Retype the entries below, starting at their very beginning and stopping after the line that contains "- ✅ Devient". Omit the pictures from your copy.
_____
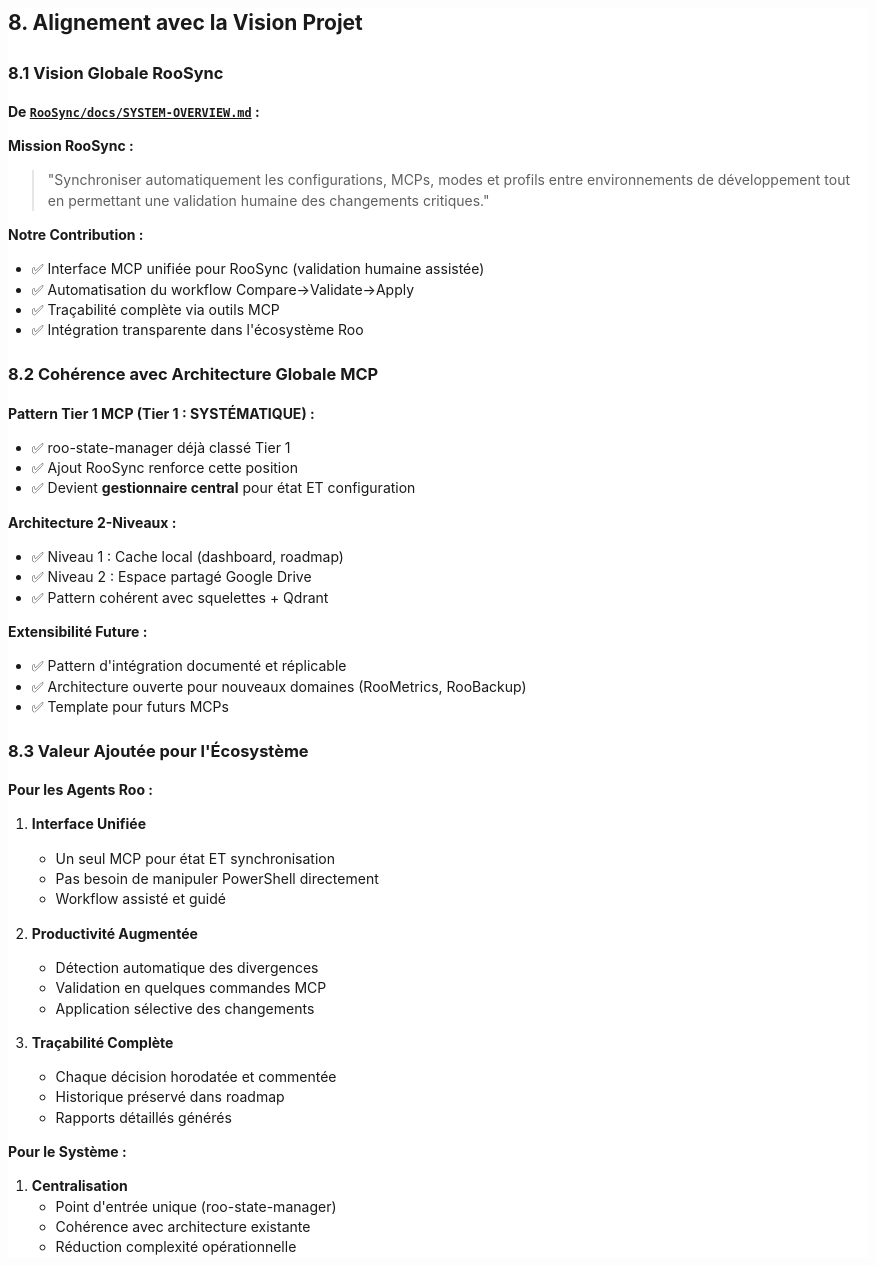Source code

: ## 8. Alignement avec la Vision Projet

### 8.1 Vision Globale RooSync

**De [`RooSync/docs/SYSTEM-OVERVIEW.md`](../../RooSync/docs/SYSTEM-OVERVIEW.md) :**

**Mission RooSync :**
> "Synchroniser automatiquement les configurations, MCPs, modes et profils entre environnements de développement tout en permettant une validation humaine des changements critiques."

**Notre Contribution :**
- ✅ Interface MCP unifiée pour RooSync (validation humaine assistée)
- ✅ Automatisation du workflow Compare→Validate→Apply
- ✅ Traçabilité complète via outils MCP
- ✅ Intégration transparente dans l'écosystème Roo

### 8.2 Cohérence avec Architecture Globale MCP

**Pattern Tier 1 MCP (Tier 1 : SYSTÉMATIQUE) :**
- ✅ roo-state-manager déjà classé Tier 1
- ✅ Ajout RooSync renforce cette position
- ✅ Devient **gestionnaire central** pour état ET configuration

**Architecture 2-Niveaux :**
- ✅ Niveau 1 : Cache local (dashboard, roadmap)
- ✅ Niveau 2 : Espace partagé Google Drive
- ✅ Pattern cohérent avec squelettes + Qdrant

**Extensibilité Future :**
- ✅ Pattern d'intégration documenté et réplicable
- ✅ Architecture ouverte pour nouveaux domaines (RooMetrics, RooBackup)
- ✅ Template pour futurs MCPs

### 8.3 Valeur Ajoutée pour l'Écosystème

**Pour les Agents Roo :**
1. **Interface Unifiée**
   - Un seul MCP pour état ET synchronisation
   - Pas besoin de manipuler PowerShell directement
   - Workflow assisté et guidé

2. **Productivité Augmentée**
   - Détection automatique des divergences
   - Validation en quelques commandes MCP
   - Application sélective des changements

3. **Traçabilité Complète**
   - Chaque décision horodatée et commentée
   - Historique préservé dans roadmap
   - Rapports détaillés générés

**Pour le Système :**
1. **Centralisation**
   - Point d'entrée unique (roo-state-manager)
   - Cohérence avec architecture existante
   - Réduction complexité opérationnelle
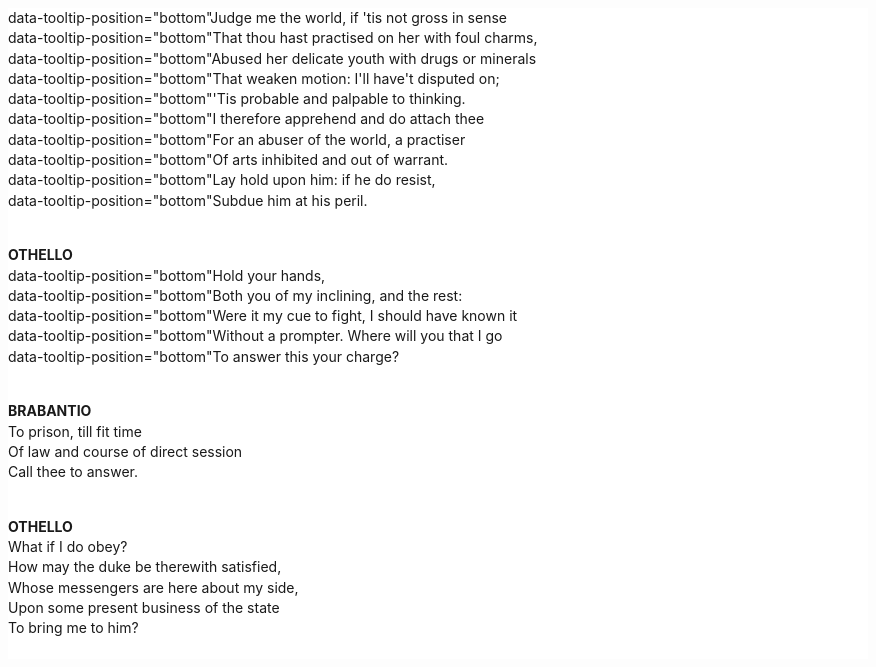 <span name="1.2.85" data-tooltip="1.2.85"> data-tooltip-position="bottom"Judge me the world, if 'tis not gross in sense</span><br>
<span name="1.2.86" data-tooltip="1.2.86"> data-tooltip-position="bottom"That thou hast practised on her with foul charms,</span><br>
<span name="1.2.87" data-tooltip="1.2.87"> data-tooltip-position="bottom"Abused her delicate youth with drugs or minerals</span><br>
<span name="1.2.88" data-tooltip="1.2.88"> data-tooltip-position="bottom"That weaken motion: I'll have't disputed on;</span><br>
<span name="1.2.89" data-tooltip="1.2.89"> data-tooltip-position="bottom"'Tis probable and palpable to thinking.</span><br>
<span name="1.2.90" data-tooltip="1.2.90"> data-tooltip-position="bottom"I therefore apprehend and do attach thee</span><br>
<span name="1.2.91" data-tooltip="1.2.91"> data-tooltip-position="bottom"For an abuser of the world, a practiser</span><br>
<span name="1.2.92" data-tooltip="1.2.92"> data-tooltip-position="bottom"Of arts inhibited and out of warrant.</span><br>
<span name="1.2.93" data-tooltip="1.2.93"> data-tooltip-position="bottom"Lay hold upon him: if he do resist,</span><br>
<span name="1.2.94" data-tooltip="1.2.94"> data-tooltip-position="bottom"Subdue him at his peril.</span><br>
<br>

<b>OTHELLO</b>
<br>
<span name="1.2.95" data-tooltip="1.2.95"> data-tooltip-position="bottom"Hold your hands,</span><br>
<span name="1.2.96" data-tooltip="1.2.96"> data-tooltip-position="bottom"Both you of my inclining, and the rest:</span><br>
<span name="1.2.97" data-tooltip="1.2.97"> data-tooltip-position="bottom"Were it my cue to fight, I should have known it</span><br>
<span name="1.2.98" data-tooltip="1.2.98"> data-tooltip-position="bottom"Without a prompter. Where will you that I go</span><br>
<span name="1.2.99" data-tooltip="1.2.99"> data-tooltip-position="bottom"To answer this your charge?</span><br>
<br>

<b>BRABANTIO</b>
<br>
<span name="1.2.100" data-tooltip="1.2.100" data-tooltip-position="bottom">To prison, till fit time</span><br>
<span name="1.2.101" data-tooltip="1.2.101" data-tooltip-position="bottom">Of law and course of direct session</span><br>
<span name="1.2.102" data-tooltip="1.2.102" data-tooltip-position="bottom">Call thee to answer.</span><br>
<br>

<b>OTHELLO</b>
<br>
<span name="1.2.103" data-tooltip="1.2.103" data-tooltip-position="bottom">What if I do obey?</span><br>
<span name="1.2.104" data-tooltip="1.2.104" data-tooltip-position="bottom">How may the duke be therewith satisfied,</span><br>
<span name="1.2.105" data-tooltip="1.2.105" data-tooltip-position="bottom">Whose messengers are here about my side,</span><br>
<span name="1.2.106" data-tooltip="1.2.106" data-tooltip-position="bottom">Upon some present business of the state</span><br>
<span name="1.2.107" data-tooltip="1.2.107" data-tooltip-position="bottom">To bring me to him?</span><br>
<br>
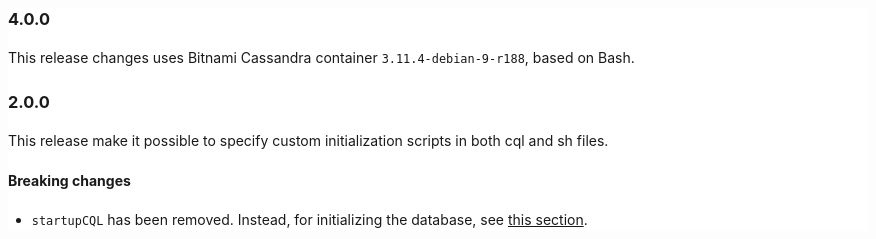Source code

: ### 4.0.0

This release changes uses Bitnami Cassandra container `3.11.4-debian-9-r188`, based on Bash.

### 2.0.0

This release make it possible to specify custom initialization scripts in both cql and sh files.

#### Breaking changes

- `startupCQL` has been removed. Instead, for initializing the database, see [this section](#initializing-the-database).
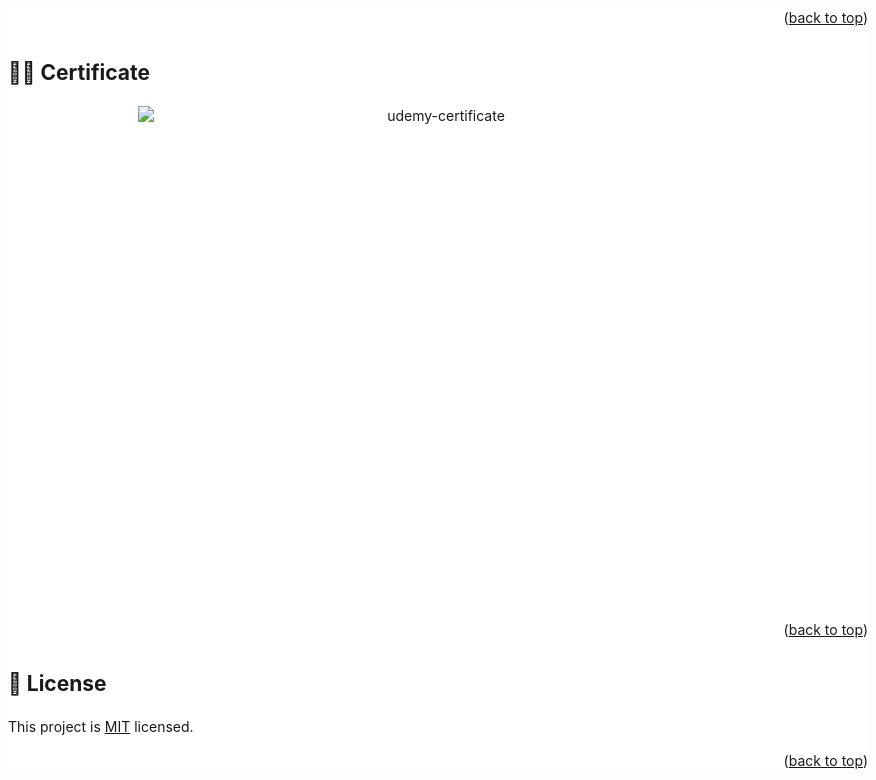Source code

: <p align="right">(<a href="#readme-top">back to top</a>)</p>



## 👨‍🎓 Certificate <a name="-certificate"></a>

<div align="center">
  <img src="https://udemy-certificate.s3.amazonaws.com/image/UC-821361c1-932e-439c-ab63-c95cf0bc092a.jpg?v=1706786885000" alt="udemy-certificate" width="600" height="500" style="display: inline-block;">
</div>

<p align="right">(<a href="#readme-top">back to top</a>)</p>



## 📝 License <a name="-license"></a>

This project is [MIT](../LICENSE) licensed.

<p align="right">(<a href="#readme-top">back to top</a>)</p>
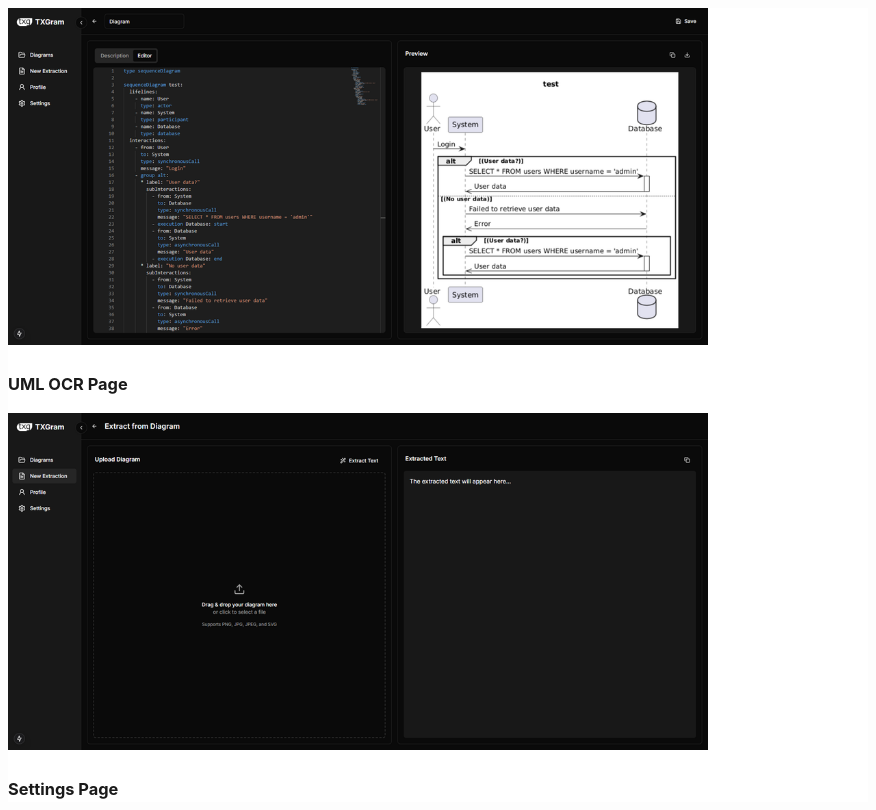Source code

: <img src="screenshots\New Diagram Page - Editor.png" width="700"/>

### UML OCR Page
<img src="screenshots\Description Page.png" width="700"/>

### Settings Page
_____
Task answer |
Source code

: ## 8. Alignement avec la Vision Projet

### 8.1 Vision Globale RooSync

**De [`RooSync/docs/SYSTEM-OVERVIEW.md`](../../RooSync/docs/SYSTEM-OVERVIEW.md) :**

**Mission RooSync :**
> "Synchroniser automatiquement les configurations, MCPs, modes et profils entre environnements de développement tout en permettant une validation humaine des changements critiques."

**Notre Contribution :**
- ✅ Interface MCP unifiée pour RooSync (validation humaine assistée)
- ✅ Automatisation du workflow Compare→Validate→Apply
- ✅ Traçabilité complète via outils MCP
- ✅ Intégration transparente dans l'écosystème Roo

### 8.2 Cohérence avec Architecture Globale MCP

**Pattern Tier 1 MCP (Tier 1 : SYSTÉMATIQUE) :**
- ✅ roo-state-manager déjà classé Tier 1
- ✅ Ajout RooSync renforce cette position
- ✅ Devient **gestionnaire central** pour état ET configuration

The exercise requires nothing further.